_REQUEST_
Please list every line in the records below that contains the word "skLineSegment".

..........

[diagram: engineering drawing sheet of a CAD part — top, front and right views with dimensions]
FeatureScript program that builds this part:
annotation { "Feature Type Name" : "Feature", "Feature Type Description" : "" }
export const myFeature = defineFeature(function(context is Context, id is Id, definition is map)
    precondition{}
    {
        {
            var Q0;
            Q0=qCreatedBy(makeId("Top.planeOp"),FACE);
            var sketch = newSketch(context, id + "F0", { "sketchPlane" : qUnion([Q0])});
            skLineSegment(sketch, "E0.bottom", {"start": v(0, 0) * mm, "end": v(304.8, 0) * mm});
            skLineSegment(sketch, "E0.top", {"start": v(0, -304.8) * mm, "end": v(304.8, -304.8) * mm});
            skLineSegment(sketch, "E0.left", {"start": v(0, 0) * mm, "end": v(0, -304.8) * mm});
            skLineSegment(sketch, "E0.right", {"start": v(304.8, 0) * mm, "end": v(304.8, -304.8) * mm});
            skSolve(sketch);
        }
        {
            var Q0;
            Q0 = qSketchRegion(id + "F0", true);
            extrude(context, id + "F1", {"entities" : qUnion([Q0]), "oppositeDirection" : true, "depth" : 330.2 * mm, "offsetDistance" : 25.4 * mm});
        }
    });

..........

_RESULT OF THE EXERCISE_
            skLineSegment(sketch, "E0.bottom", {"start": v(0, 0) * mm, "end": v(304.8, 0) * mm});
            skLineSegment(sketch, "E0.top", {"start": v(0, -304.8) * mm, "end": v(304.8, -304.8) * mm});
            skLineSegment(sketch, "E0.left", {"start": v(0, 0) * mm, "end": v(0, -304.8) * mm});
            skLineSegment(sketch, "E0.right", {"start": v(304.8, 0) * mm, "end": v(304.8, -304.8) * mm});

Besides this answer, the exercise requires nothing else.